E’ in corso la sottoscrizione di due referendum, uno più noto, l’altro meno, ma non per questo meno rilevante dal punto di vista politico e istituzionale.

Il primo, promosso dalla CGIL e da una pluralità di altre sigle della sinistra; il secondo, dal “Comitato Referendario per la Rappresentanza” che raccoglie l’ eredità del senatore socialista Felice Besostri, il “difensore degli elettori”, recentemente scomparso e protagonista della lotta contro il Porcellum, archetipo delle leggi elettorali – e così il Rosatellum – che, da troppo tempo, consegnano alle segreterie dei partiti la facoltà, di fatto, di “nominare” i parlamentari, anziché consentire che liberamente siano i cittadini ad eleggerli.

Il primo refendum è diretto ad abrogare la legge Calderoli che ha introdotto nel nostro ordinamento l’ “autonomia differenziata”.
Il secondo, finalizzato, con quattro specifici quesiti, a correggere almeno le più gravi storture della legge elettorale oggi vigente.

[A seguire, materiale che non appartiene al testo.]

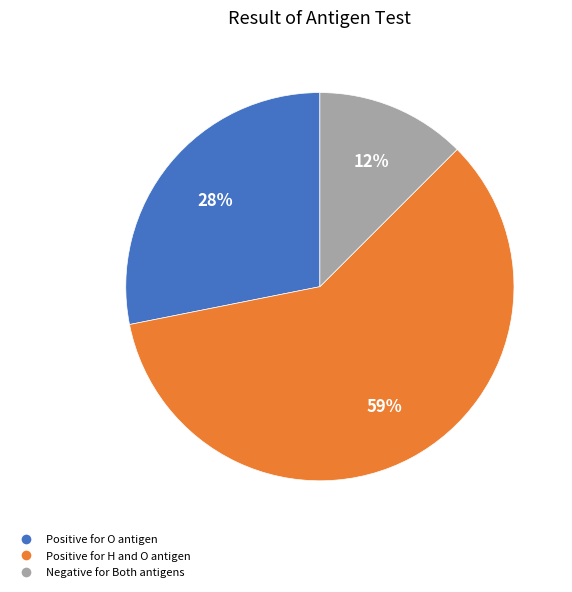

What is the majority slice?

Positive for H and O antigen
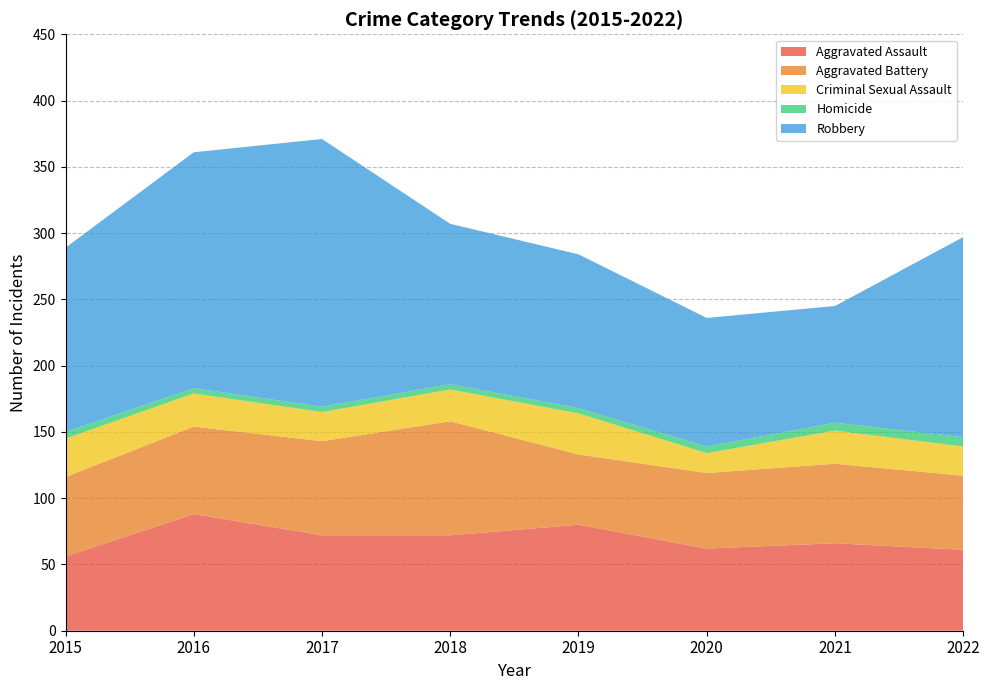

Reading left to right, list all the values displayed in this chart.

Aggravated Assault: 56	88	72	72	80	62	66	61
Aggravated Battery: 60	66	71	86	53	57	60	56
Criminal Sexual Assault: 29	25	22	24	31	15	25	22
Homicide: 5	4	4	4	4	5	6	7
Robbery: 139	178	202	121	116	97	88	151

Nel contempo, il PD sta raccogliendo le firme per una proposta di legge di iniziativa popolare – altro strumento di democrazia diretta, previsto dalla Costituzione – in ordine all’ introduzione del “salario minimo”

Una prima osservazione, o forse meglio una speranza, che ci auguriamo abbia qualche fondamento. È possibile che in un sistema politico chiuso nella propria autoreferenzialita’, ad un certo, punto si attivino, per una sorta di necessità intrinseca, degli anticorpi che proteggono la legittimità dell’ ordinamento democratico ? Se fosse così – e non una occasionale coincidenza – si potrebbe dire che che la radice della democrazia nel nostro Paese, in definitiva, è più profonda e vitale di quanto comunemente non si ritenga e, dunque, capace di una forza generativa in grado di evocarla ogni qual volta gli eventi sembrerebbero orientati ad appannarne il profilo.

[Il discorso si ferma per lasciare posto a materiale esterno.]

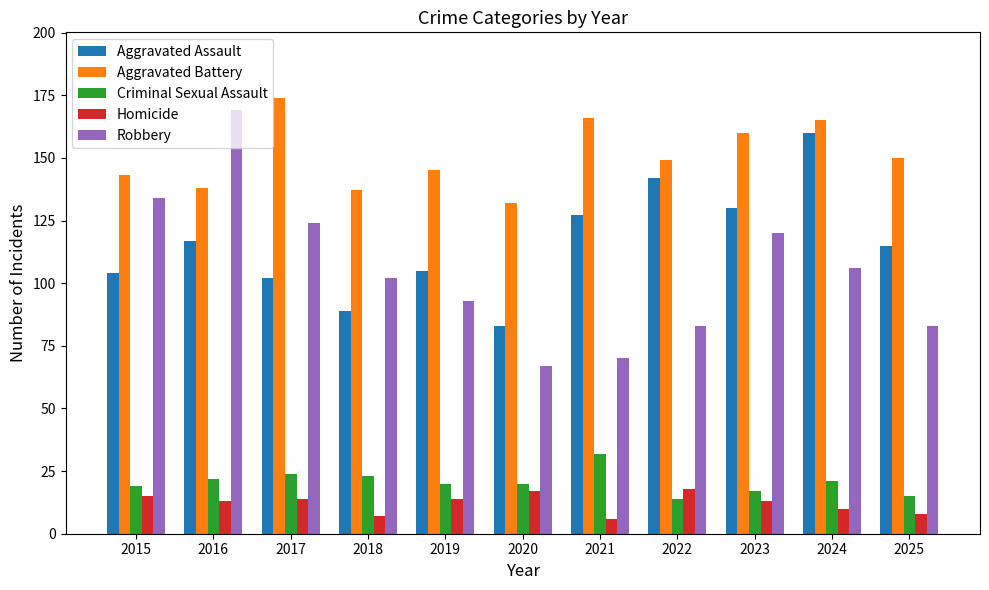

Which series has the largest range (max minus min)?

Robbery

Ma per tornare ai primi due referendum di cui sopra, va detto che hanno, pur da punti di approccio differenti, un comune riferimento alla “questione democratica” che rappresenta il versante più rilevante ed impegnativo, il vero nodo della vicenda politica che vive oggi l’Italia, governata da due partiti della destra estrema.

In un certo qual modo, dovrebbero essere considerati complementari. Nel senso che il primo – contro l’autonomia differenziata – se pur, come ci auguriamo, avesse un pieno successo e consentisse davvero di abrogare la legge Calderoli, ci consentirebbe di tornare “quo ante” e nulla cambiarebbe in ordine a quella struttura maggioritaria bipolare del nostro sistema politico, talmente cieca e polarizzata da riuscire a partorire leggi disastrose come quella in oggetto.

Il secondo, l’ Anti-Rosatellum, ha il merito – per quanto consenta un referendum che si limita a “cancellare” determinate disposizioni legislative, piuttosto che poterle integrare – di mettere in discussione, evocando espressamente una nuova legge elettorale che restituisca ai cittadini la sovranità popolare che ad essi attribuisce la Costituzione, l’impianto complessivo di un sistema politico che continua a dilatare la distanza che corre tra gli italiani e le istituzioni democratiche.

Sarebbe utile ed importante, soprattutto politicamente appropriato che le due iniziative convergessero e si sostenessero a vicenda. A meno che….a meno che il referendum promosso dalla CGIL – e sarebbe un errore politico esiziale – non si inscriva comunque nella logica del sistema maggioritario bipolare. Immaginando di rappresentare la traccia su cui costruire si l’alternativa alla destra, ma sul piano, ancora una volta, di una polarizzazione che cerchi di risolvere la questione in termini di mera contesa di potere, senza quella trasformazione che permetta agli italiani di tornare a coltivare una sincera passione civile ed una vera partecipazione al discorso pubblico.

Se poi – ma non c’ è motivo di crederlo – ci fosse chi pensasse che il referendum contro la legge Calderoli potesse favorire anche la caccia al cosiddetto “federatore”….si metterebbe l’aratro davanti ai buoi e decisamente non sarebbe una buona cosa.